- **TASK TO CARRY OUT**:
Reproduce the whole listing exactly and let no picture into the copy.
*** SUPPLIED MATERIAL ***
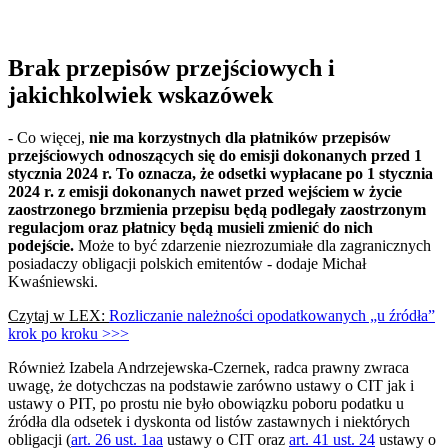
Brak przepisów przejściowych i
jakichkolwiek wskazówek
- Co więcej,
nie ma korzystnych dla płatników przepisów
przejściowych odnoszących się do emisji dokonanych przed 1
stycznia 2024 r. To oznacza, że odsetki wypłacane po 1 stycznia
2024 r. z emisji dokonanych nawet przed wejściem w życie
zaostrzonego brzmienia przepisu będą podlegały zaostrzonym
regulacjom oraz płatnicy będą musieli zmienić do nich
podejście.
Może to być zdarzenie niezrozumiałe dla zagranicznych
posiadaczy obligacji polskich emitentów - dodaje Michał
Kwaśniewski.
Czytaj w LEX:
Rozliczanie należności opodatkowanych „u źródła”
krok po kroku >>>
Również Izabela Andrzejewska-Czernek, radca prawny zwraca
uwagę, że dotychczas na podstawie zarówno ustawy o CIT jak i
ustawy o PIT, po prostu nie było obowiązku poboru podatku u
źródła dla odsetek i dyskonta od listów zastawnych i niektórych
obligacji (
art. 26 ust. 1aa
ustawy o CIT oraz
art. 41 ust. 24
ustawy o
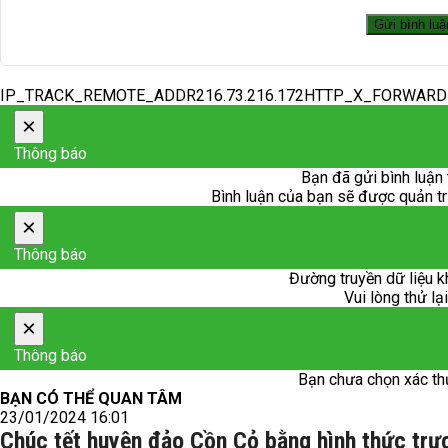
IP_TRACK_REMOTE_ADDR216.73.216.172HTTP_X_FORWAR
×
Thông báo
Bạn đã gửi bình luận 
Bình luận của bạn sẽ được quản trị 
×
Thông báo
Đường truyền dữ liệu k
Vui lòng thử lạ
×
Thông báo
Bạn chưa chọn xác th
BẠN CÓ THỂ QUAN TÂM
23/01/2024 16:01
Chúc tết huyện đảo Cồn Cỏ bằng hình thức trực 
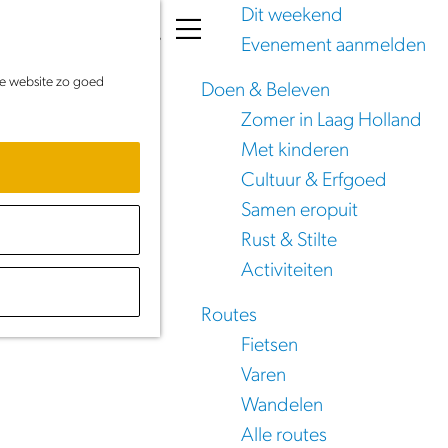
Dit weekend
K
Z
Evenement aanmelden
a
o
M
de website zo goed
a
e
e
Doen & Beleven
r
k
n
Zomer in Laag Holland
t
e
u
Met kinderen
n
Cultuur & Erfgoed
m
Samen eropuit
Rust & Stilte
Activiteiten
Routes
Fietsen
Varen
Wandelen
Alle routes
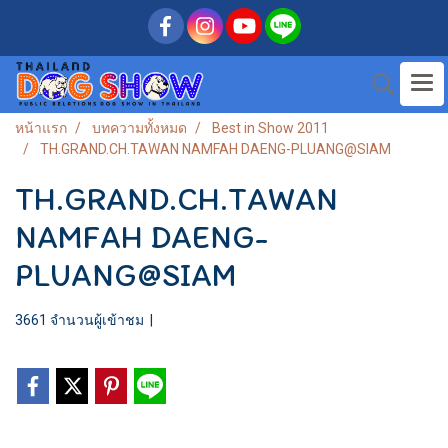
หน้าแรก
บทความทั้งหมด
Best in Show 2011
TH.GRAND.CH.TAWAN NAMFAH DAENG-PLUANG@SIAM
TH.GRAND.CH.TAWAN
NAMFAH DAENG-
PLUANG@SIAM
3661 จำนวนผู้เข้าชม
|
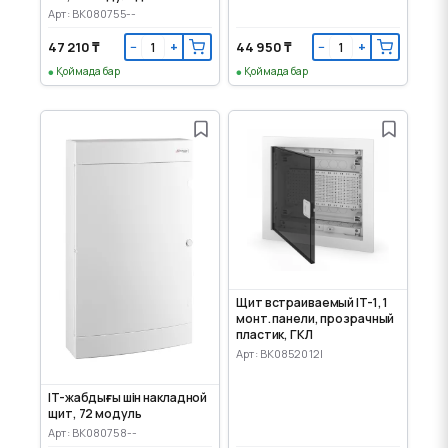
Арт: BK080755--
47 210 ₸
44 950 ₸
−
+
−
+
Қоймада бар
Қоймада бар
Щит встраиваемый IT-1, 1
монт. панели, прозрачный
пластик, ГКЛ
Арт: BK0852012I
IT-жабдығы үшін накладной
щит, 72 модуль
Арт: BK080758--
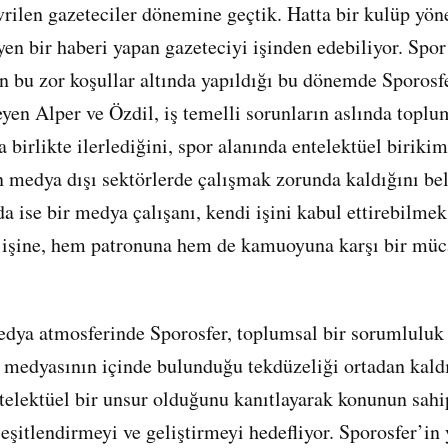
vrilen gazeteciler dönemine geçtik. Hatta bir kulüp yöne
en bir haberi yapan gazeteciyi işinden edebiliyor. Spor
in bu zor koşullar altında yapıldığı bu dönemde Sporosf
eyen Alper ve Özdil, iş temelli sorunların aslında toplu
 birlikte ilerlediğini, spor alanında entelektüel biriki
n medya dışı sektörlerde çalışmak zorunda kaldığını bel
da ise bir medya çalışanı, kendi işini kabul ettirebilme
 işine, hem patronuna hem de kamuoyuna karşı bir müc
dya atmosferinde Sporosfer, toplumsal bir sorumluluk 
r medyasının içinde bulunduğu tekdüzeliği ortadan kald
ntelektüel bir unsur olduğunu kanıtlayarak konunun sah
şitlendirmeyi ve geliştirmeyi hedefliyor. Sporosfer’in y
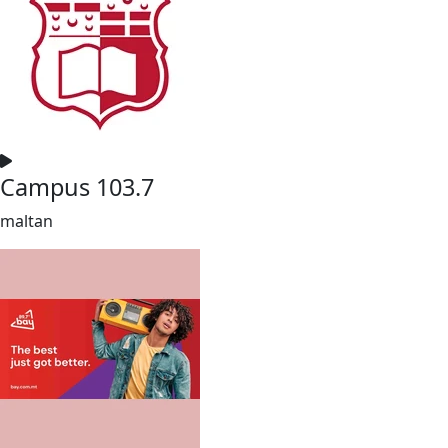
Campus 103.7
maltan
*** End of SUPPLIED MATERIAL ***
- **TASK OUTPUT**:
Brak przepisów przejściowych i
jakichkolwiek wskazówek
- Co więcej,
nie ma korzystnych dla płatników przepisów
przejściowych odnoszących się do emisji dokonanych przed 1
stycznia 2024 r. To oznacza, że odsetki wypłacane po 1 stycznia
2024 r. z emisji dokonanych nawet przed wejściem w życie
zaostrzonego brzmienia przepisu będą podlegały zaostrzonym
regulacjom oraz płatnicy będą musieli zmienić do nich
podejście.
Może to być zdarzenie niezrozumiałe dla zagranicznych
posiadaczy obligacji polskich emitentów - dodaje Michał
Kwaśniewski.
Czytaj w LEX:
Rozliczanie należności opodatkowanych „u źródła”
krok po kroku >>>
Również Izabela Andrzejewska-Czernek, radca prawny zwraca
uwagę, że dotychczas na podstawie zarówno ustawy o CIT jak i
ustawy o PIT, po prostu nie było obowiązku poboru podatku u
źródła dla odsetek i dyskonta od listów zastawnych i niektórych
obligacji (
art. 26 ust. 1aa
ustawy o CIT oraz
art. 41 ust. 24
ustawy o
IP_TRACK_REMOTE_ADDR216.73.216.172HTTP_X_FORWAR
×
Thông báo
Bạn đã gửi bình luận 
Bình luận của bạn sẽ được quản trị 
×
Thông báo
Đường truyền dữ liệu k
Vui lòng thử lạ
×
Thông báo
Bạn chưa chọn xác th
BẠN CÓ THỂ QUAN TÂM
23/01/2024 16:01
Chúc tết huyện đảo Cồn Cỏ bằng hình thức trực 
Dit weekend
K
Z
Evenement aanmelden
a
o
M
de website zo goed
a
e
e
Doen & Beleven
r
k
n
Zomer in Laag Holland
t
e
u
Met kinderen
n
Cultuur & Erfgoed
m
Samen eropuit
Rust & Stilte
Activiteiten
Routes
Fietsen
Varen
Wandelen
Alle routes
หน้าแรก
บทความทั้งหมด
Best in Show 2011
TH.GRAND.CH.TAWAN NAMFAH DAENG-PLUANG@SIAM
TH.GRAND.CH.TAWAN
NAMFAH DAENG-
PLUANG@SIAM
3661 จำนวนผู้เข้าชม
|
Арт: BK080755--
47 210 ₸
44 950 ₸
−
+
−
+
Қоймада бар
Қоймада бар
Щит встраиваемый IT-1, 1
монт. панели, прозрачный
пластик, ГКЛ
Арт: BK0852012I
IT-жабдығы үшін накладной
щит, 72 модуль
Арт: BK080758--
vrilen gazeteciler dönemine geçtik. Hatta bir kulüp yöne
en bir haberi yapan gazeteciyi işinden edebiliyor. Spor
in bu zor koşullar altında yapıldığı bu dönemde Sporosf
eyen Alper ve Özdil, iş temelli sorunların aslında toplu
 birlikte ilerlediğini, spor alanında entelektüel biriki
n medya dışı sektörlerde çalışmak zorunda kaldığını bel
da ise bir medya çalışanı, kendi işini kabul ettirebilme
 işine, hem patronuna hem de kamuoyuna karşı bir müc
dya atmosferinde Sporosfer, toplumsal bir sorumluluk 
r medyasının içinde bulunduğu tekdüzeliği ortadan kald
ntelektüel bir unsur olduğunu kanıtlayarak konunun sah
şitlendirmeyi ve geliştirmeyi hedefliyor. Sporosfer’in y
Campus 103.7
maltan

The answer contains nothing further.